In practicality, most negotiated settlement agreements, and indeed most court-ordered custody and visitation arrangements, have traditionally relied on the “default” visitation schedule, whereby the noncustodial parent has custody every other weekend, usually from Friday evening until Sunday evening, and one evening during the week, although even this is sometimes only on the off week. Although devised to encourage stability in that the child is not constantly being shifted from household to household, the fact is that this arrangement fosters the idea of one home, the custodial one, where the child “lives,” and one home, the noncustodial one, where the child “visits”. Under this arrangement, where strictly followed, children and noncustodial parents do not normally see each other much more than every other week. The effect, if not the intent, is to promote isolation from the noncustodial parent, and exacerbate the societal image of the noncustodial parent as an unnecessary, almost intrusive part of the child’s life, with little to no authority.

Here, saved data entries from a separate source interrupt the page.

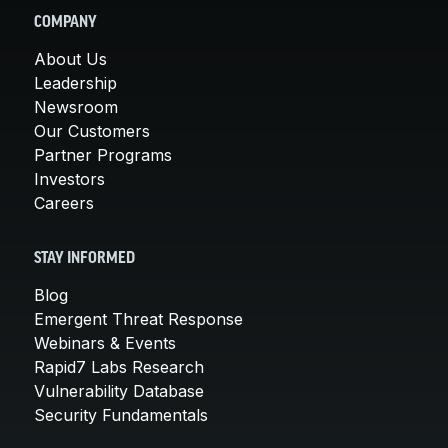
COMPANY
About Us
Leadership
Newsroom
Our Customers
Partner Programs
Investors
Careers
STAY INFORMED
Blog
Emergent Threat Response
Webinars & Events
Rapid7 Labs Research
Vulnerability Database
Security Fundamentals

While the former arrangement (every other weekend, one evening per week) may promote physical stability in the form of less movement of the child, in effect it promotes less stability in the relationship between the child and the noncustodial parent. This is especially so where either or both parents are reluctant to alter the schedule, once set, to allow for additional visitation. Not surprisingly, father’s groups have become more vocal in advocating that both parents are equal in relation to their child and that any custody arrangement should center around the continued involvement of both parents in the children’s lives …The continuation and strengthening of this support should be the focus in fastening custody arrangements. A continuing and even improved relationship with the children is what we should be aiming for, since the breakdown of these relationships is the source of most of the negative effects of divorce on the children involved.